You’re attached to your mainframe. It’s literally part of your company’s legacy. It’s powerful, reliable, secure. And now that your company has grown into a sizeable global enterprise, your mainframe operations are just too big to outsource. Right? Well, not so fast.
The truth is, your mainframe is not too big to outsource. And you could reap substantial benefits from making that transition. You haven’t grown your company by basing critical decisions on unverified assumptions, and it’s unwise to write off outsourcing without fully investigating the pros and cons. You could be leaving money and opportunity lying on the table, where your competition could snatch them up.
Here are five reasons your mainframe isn’t too big to outsource:
1. This isn’t uncharted territory.
Mainframe outsourcing isn’t some untested new idea. It’s been around for decades, so it’s well-established as a low-risk alternative, even for organizations that handle enormous volumes of data on a national or international scale.
So you’re not the first among your peers to consider outsourcing. In fact, many of the world’s largest private and government installations have long since made the move. And it’s been a proven success, helping them efficiently and reliably serve the internal and external customers that rely on them.
2. Theirs is bigger than yours. Buying power, that is.
Housing and maintaining redundant systems is expensive and unproductive. And rising IT operations costs are killing your margins. That can hamstring your company’s ability to grow and meet your goals.
At the volumes mainframe outsourcing providers handle, they can negotiate lower rates than you’re paying, and those economies of scale work in your favor. You’re not too big to outsource, because you’re never too big to save money.
3. The bigger you are, the more you have to lose.
Worried you have too much at stake to rely on a third party? The reality is, study after study shows potential security lapses or loss of overall control are not the problems you may think they are. Certainly, physical and data security are paramount. Multiple far-flung locations and a mobile workforce increase your challenges, as does the need to deliver quality goods or services – consistently and reliably – to keep customers happy and loyal.
When you have more to lose, you have more to protect. Mainframe outsourcing enables you to create a more effective disaster recovery plan at substantially reduced cost.
You have to protect your ability to function under normal circumstances, too. You cannot afford to ignore the “elephant” in your data centers -- aging legacy infrastructure and a shortage of newly-minted IT personnel who can speak your mainframe’s language. Mainframe outsourcing provides the equipment and expertise to put you on solid footing for the future, before your operations start to slide downhill.

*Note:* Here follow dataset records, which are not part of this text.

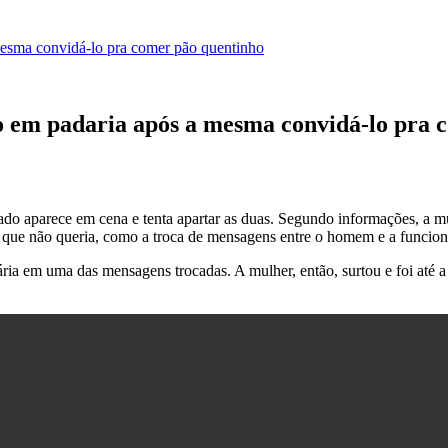
esma convidá-lo pra comer pão quentinho
 em padaria após a mesma convidá-lo pra 
ado aparece em cena e tenta apartar as duas. Segundo informações, a mu
 o que não queria, como a troca de mensagens entre o homem e a funcion
ria em uma das mensagens trocadas. A mulher, então, surtou e foi até a 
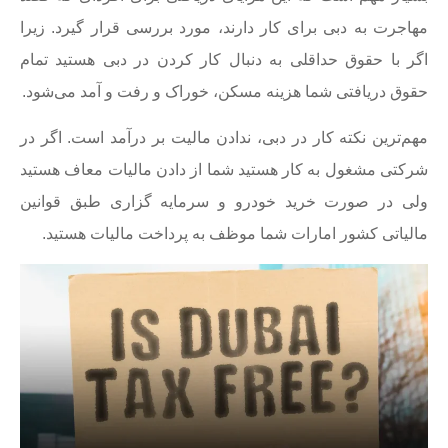
مهاجرت به دبی برای کار دارند، مورد بررسی قرار گیرد. زیرا
اگر با حقوق حداقلی به دنبال کار کردن در دبی هستید تمام
حقوق دریافتی شما هزینه مسکن، خوراک و رفت و آمد می‌شود.
مهم‌ترین نکته کار در دبی، ندادن مالیت بر درآمد است. اگر در
شرکتی مشغول به کار هستید شما از دادن مالیات معاف هستید
ولی در صورت خرید خودرو و سرمایه گزاری طبق قوانین
مالیاتی کشور امارات شما موظف به پرداخت مالیات هستید.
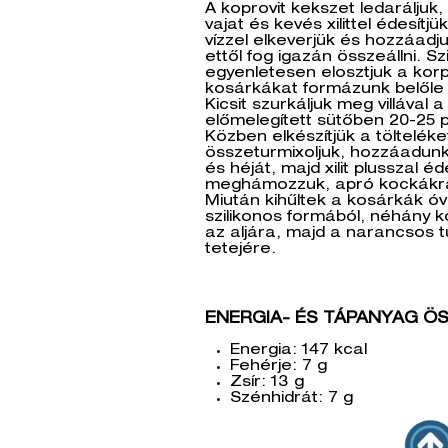
A koprovit kekszet ledaráljuk
vajat és kevés xilittel édesítj
vízzel elkeverjük és hozzáad
ettől fog igazán összeállni. S
egyenletesen elosztjuk a korp
kosárkákat formázunk belőle 
Kicsit szurkáljuk meg villával 
előmelegített sütőben 20-25 p
Közben elkészítjük a tölteléket
összeturmixoljuk, hozzáadunk
és héját, majd xilit plusszal é
meghámozzuk, apró kockákra
Miután kihűltek a kosárkák ó
szilikonos formából, néhány 
az aljára, majd a narancsos 
tetejére.
ENERGIA- ÉS TÁPANYAG ÖS
Energia: 147 kcal
Fehérje: 7 g
Zsír: 13 g
Szénhidrát: 7 g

4. Big shouldn’t mean scattered.
Do you really want to be in the IT business? Because the more time and resources you put toward purchasing and maintaining mainframe infrastructure and related activities, the less you have to devote to your core work. Your competition is busy refreshing their product line and fortifying their client relationships. They could be carving you out of the picture while you’re busy fretting over the future of your mainframe operations.
5. Things change.
Your enterprise has to change with the times, or you’ll cease to be a factor in the marketplace. Unrealistically holding on to the-way-we’ve-always-done-things won’t work. You can’t rely on sheer size and a well-established corporate persona to muscle your way into the future. You have to be nimble, to quickly respond to constant change from any direction. That requires vision and an entrepreneurial approach – the sort of flexibility you can only get with mainframe outsourcing.
Consider this: the dinosaurs were big, too, but ultimately they couldn’t adapt to their changing environment. And now they’re gone. If you continue to think you’re too big to outsource, you too could become extinct.